Yes. The Starter plan is completely free and includes the live API status dashboard, basic history, and one personal stack. No credit card required.
Do I need to install anything?
No. Travo is entirely browser-based. You sign up, configure your stack, and monitoring starts immediately.
How often are APIs checked?
All APIs are checked once per minute, staggered across the 60-second window so checks are distributed evenly.
How long is data retained?
Raw metrics are retained for 14 days. This applies to all plans and gives teams enough history to investigate recurring incidents.
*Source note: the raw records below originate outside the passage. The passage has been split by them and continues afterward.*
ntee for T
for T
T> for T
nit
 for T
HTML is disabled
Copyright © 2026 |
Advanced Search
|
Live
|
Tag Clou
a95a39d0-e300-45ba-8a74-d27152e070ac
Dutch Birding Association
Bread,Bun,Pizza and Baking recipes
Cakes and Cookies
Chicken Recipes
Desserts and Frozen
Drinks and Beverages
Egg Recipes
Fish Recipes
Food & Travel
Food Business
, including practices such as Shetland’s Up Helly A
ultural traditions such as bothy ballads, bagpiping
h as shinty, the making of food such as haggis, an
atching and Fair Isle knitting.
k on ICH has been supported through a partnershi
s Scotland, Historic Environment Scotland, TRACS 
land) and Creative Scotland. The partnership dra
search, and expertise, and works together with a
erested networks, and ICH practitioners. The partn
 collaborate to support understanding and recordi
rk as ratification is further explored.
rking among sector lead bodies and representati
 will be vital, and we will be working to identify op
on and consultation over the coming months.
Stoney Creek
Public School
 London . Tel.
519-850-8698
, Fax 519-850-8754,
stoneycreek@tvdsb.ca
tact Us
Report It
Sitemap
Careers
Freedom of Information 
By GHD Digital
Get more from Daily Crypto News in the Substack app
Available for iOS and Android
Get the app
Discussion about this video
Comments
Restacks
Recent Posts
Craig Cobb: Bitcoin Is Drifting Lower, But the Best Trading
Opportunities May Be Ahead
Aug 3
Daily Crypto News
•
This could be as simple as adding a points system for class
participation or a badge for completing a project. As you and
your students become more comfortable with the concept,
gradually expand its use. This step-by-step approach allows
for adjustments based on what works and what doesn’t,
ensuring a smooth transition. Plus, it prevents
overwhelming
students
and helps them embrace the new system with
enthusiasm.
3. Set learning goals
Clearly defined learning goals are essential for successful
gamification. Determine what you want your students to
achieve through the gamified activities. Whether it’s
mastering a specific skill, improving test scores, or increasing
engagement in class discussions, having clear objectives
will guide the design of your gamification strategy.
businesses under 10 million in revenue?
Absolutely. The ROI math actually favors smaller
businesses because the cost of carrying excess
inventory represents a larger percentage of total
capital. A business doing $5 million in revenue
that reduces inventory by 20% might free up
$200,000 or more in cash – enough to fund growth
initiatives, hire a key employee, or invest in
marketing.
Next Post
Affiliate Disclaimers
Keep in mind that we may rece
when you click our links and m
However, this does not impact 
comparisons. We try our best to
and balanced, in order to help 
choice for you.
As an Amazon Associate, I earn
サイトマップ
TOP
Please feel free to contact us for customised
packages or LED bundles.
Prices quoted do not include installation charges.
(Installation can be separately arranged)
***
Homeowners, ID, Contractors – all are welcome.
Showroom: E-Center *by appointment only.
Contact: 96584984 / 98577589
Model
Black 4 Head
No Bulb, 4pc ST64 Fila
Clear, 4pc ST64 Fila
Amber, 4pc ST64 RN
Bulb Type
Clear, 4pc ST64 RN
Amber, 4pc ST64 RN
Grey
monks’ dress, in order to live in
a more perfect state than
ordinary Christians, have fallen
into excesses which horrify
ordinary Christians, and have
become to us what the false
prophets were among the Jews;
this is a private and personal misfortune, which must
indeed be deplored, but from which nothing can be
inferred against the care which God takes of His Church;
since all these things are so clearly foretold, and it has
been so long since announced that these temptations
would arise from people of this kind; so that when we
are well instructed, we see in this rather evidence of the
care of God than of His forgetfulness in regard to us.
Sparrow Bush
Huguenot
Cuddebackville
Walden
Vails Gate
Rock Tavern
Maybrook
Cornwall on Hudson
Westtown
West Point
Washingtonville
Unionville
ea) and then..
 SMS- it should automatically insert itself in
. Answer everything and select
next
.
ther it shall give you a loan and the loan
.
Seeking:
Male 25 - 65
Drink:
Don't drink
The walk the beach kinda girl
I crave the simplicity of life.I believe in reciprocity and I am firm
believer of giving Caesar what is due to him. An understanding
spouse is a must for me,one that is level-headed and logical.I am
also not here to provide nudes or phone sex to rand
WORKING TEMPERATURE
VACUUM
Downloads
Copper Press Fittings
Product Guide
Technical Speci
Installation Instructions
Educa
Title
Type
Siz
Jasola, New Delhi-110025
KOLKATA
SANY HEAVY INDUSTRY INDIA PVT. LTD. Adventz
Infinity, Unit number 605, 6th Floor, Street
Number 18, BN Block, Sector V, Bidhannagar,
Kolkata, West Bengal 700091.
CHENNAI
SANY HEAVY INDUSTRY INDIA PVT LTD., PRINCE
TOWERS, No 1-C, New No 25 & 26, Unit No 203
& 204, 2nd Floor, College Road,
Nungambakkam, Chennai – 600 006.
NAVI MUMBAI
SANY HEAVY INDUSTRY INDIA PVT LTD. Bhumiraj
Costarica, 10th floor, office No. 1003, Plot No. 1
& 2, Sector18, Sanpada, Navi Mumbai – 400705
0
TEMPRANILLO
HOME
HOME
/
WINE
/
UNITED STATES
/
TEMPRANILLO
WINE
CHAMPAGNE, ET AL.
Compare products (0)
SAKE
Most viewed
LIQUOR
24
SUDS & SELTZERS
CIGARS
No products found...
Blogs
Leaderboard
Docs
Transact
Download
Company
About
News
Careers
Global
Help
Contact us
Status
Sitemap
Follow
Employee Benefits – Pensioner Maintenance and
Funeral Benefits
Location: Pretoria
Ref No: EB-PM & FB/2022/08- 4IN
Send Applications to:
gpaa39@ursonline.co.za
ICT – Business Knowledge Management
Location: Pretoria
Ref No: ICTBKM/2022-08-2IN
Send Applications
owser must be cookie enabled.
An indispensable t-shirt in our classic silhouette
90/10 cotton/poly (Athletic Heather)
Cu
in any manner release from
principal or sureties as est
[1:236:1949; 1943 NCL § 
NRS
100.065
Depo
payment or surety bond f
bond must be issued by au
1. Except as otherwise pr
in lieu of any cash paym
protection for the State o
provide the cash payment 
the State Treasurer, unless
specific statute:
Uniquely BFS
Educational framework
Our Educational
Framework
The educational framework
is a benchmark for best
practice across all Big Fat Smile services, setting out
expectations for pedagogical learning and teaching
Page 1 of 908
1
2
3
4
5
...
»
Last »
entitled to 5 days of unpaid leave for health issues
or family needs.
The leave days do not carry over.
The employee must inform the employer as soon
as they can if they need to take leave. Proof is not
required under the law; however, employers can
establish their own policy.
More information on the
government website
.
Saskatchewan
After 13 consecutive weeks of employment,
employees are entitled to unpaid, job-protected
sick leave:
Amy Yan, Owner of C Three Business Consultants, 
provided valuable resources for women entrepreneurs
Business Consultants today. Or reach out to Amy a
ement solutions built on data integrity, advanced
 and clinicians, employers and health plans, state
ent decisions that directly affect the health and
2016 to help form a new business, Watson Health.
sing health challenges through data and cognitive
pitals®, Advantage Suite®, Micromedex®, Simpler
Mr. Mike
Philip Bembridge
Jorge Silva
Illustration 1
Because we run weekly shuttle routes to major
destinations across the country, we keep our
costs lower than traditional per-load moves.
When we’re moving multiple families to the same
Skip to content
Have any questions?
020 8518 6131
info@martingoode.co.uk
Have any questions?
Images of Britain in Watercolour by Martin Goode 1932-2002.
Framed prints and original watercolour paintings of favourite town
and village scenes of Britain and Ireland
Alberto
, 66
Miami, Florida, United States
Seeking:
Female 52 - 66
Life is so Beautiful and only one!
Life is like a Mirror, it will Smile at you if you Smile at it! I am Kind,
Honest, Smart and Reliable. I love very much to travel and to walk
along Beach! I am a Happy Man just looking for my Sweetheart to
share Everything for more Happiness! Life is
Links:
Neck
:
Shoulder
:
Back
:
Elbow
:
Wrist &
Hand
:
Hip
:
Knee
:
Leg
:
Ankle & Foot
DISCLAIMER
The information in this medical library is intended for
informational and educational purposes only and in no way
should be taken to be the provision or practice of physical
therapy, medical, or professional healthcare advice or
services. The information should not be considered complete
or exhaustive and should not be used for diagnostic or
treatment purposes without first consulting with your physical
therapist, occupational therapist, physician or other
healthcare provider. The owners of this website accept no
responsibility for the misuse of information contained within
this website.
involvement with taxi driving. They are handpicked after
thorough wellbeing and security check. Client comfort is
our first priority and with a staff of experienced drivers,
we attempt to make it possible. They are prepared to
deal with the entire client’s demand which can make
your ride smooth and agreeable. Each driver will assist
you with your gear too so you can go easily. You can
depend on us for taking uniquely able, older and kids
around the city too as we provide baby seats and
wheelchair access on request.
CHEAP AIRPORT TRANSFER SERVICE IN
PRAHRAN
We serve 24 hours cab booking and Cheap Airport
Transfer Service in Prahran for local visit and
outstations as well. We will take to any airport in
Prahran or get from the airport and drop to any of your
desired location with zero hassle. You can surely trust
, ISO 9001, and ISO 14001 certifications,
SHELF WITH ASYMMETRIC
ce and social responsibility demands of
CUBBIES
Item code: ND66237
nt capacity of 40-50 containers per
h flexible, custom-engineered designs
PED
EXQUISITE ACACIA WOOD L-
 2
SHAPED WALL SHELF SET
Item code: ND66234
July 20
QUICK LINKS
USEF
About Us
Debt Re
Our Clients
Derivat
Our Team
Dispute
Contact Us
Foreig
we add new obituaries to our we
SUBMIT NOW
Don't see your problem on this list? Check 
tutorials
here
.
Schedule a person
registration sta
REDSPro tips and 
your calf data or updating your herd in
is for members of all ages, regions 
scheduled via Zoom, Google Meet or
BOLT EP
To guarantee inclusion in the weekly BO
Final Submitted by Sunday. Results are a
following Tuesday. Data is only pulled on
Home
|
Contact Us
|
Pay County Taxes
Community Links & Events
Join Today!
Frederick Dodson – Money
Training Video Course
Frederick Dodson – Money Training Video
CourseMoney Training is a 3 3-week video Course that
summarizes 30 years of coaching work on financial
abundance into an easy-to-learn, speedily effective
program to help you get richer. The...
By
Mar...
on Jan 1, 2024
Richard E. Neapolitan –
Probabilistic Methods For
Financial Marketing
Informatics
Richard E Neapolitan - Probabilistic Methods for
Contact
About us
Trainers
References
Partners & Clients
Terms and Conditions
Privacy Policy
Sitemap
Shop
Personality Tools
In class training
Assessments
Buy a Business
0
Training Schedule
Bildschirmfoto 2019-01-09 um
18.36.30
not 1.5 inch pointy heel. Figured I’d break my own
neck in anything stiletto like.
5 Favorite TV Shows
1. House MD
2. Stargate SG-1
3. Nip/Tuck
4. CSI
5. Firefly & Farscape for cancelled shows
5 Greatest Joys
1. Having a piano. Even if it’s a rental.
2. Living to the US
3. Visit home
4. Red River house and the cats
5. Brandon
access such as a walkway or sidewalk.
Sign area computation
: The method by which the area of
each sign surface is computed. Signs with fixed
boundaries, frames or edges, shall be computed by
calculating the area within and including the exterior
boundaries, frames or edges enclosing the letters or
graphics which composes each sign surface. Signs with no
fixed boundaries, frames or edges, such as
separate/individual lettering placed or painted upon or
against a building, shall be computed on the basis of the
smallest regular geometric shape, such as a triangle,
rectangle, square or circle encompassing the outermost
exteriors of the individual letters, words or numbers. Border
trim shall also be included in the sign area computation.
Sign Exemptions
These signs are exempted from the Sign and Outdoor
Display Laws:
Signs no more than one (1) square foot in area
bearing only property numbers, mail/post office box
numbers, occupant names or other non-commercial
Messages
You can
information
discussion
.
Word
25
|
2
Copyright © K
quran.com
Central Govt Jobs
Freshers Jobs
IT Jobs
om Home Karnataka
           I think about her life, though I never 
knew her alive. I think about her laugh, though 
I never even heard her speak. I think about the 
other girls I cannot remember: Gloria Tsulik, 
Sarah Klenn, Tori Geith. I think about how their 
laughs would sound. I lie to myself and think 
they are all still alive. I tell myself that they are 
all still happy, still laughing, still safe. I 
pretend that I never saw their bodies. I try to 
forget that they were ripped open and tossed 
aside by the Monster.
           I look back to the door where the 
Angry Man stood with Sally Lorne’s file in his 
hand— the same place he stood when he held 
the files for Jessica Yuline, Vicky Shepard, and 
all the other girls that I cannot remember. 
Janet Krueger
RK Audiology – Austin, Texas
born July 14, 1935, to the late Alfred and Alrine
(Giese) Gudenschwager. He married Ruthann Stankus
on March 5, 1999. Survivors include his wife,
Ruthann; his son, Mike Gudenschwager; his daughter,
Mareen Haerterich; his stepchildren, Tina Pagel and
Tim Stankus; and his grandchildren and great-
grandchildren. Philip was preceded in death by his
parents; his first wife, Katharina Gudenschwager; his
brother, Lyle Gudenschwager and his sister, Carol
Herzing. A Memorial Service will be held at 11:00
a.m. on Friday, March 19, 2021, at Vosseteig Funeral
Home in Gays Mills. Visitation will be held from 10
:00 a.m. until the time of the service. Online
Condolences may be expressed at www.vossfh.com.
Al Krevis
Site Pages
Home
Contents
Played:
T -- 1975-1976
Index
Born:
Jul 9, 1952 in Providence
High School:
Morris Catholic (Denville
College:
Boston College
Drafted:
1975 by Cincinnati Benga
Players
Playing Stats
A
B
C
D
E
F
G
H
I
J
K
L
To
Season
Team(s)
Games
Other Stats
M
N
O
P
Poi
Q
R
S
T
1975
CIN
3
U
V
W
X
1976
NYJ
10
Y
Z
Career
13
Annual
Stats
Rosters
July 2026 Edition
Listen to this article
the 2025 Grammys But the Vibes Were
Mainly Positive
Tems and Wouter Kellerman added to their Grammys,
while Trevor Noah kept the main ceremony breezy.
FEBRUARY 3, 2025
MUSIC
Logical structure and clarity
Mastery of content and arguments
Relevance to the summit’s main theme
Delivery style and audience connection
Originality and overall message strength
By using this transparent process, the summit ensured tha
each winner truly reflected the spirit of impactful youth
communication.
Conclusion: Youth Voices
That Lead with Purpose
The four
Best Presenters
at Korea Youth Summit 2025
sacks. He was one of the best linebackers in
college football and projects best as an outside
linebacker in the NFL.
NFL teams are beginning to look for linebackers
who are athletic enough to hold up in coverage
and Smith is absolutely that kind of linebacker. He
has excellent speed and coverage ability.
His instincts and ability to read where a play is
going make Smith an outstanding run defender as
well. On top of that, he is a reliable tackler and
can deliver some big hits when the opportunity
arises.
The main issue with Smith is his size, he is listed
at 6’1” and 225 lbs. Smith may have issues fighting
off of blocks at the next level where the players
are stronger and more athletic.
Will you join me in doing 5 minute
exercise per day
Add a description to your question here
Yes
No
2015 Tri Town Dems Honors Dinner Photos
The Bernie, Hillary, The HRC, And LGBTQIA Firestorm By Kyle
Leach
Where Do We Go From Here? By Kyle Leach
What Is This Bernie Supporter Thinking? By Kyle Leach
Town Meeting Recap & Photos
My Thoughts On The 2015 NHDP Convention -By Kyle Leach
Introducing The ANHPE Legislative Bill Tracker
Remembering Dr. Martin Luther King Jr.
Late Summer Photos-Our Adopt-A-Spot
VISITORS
What APIs does Travo monitor?
Travo monitors 69+ APIs across 14 categories: Communication, Search, Analytics, AI, Auth, Cloud, Media, Payments, Database, Monitoring, DevTools, Productivity, Maps, Commerce. The list is continuously growing.
Can I monitor private GitHub repositories?
Yes. Sign in with GitHub and grant repository access during the OAuth flow. You can choose public-only or public + private access. Travo uses your GitHub token to read dependency files from private repos — it never stores your code.
How is this different from vendor status pages?
Vendor status pages are self-reported and often updated with delay or understate the severity of incidents. Travo runs independent synthetic checks from the outside, so you see what your users actually experience.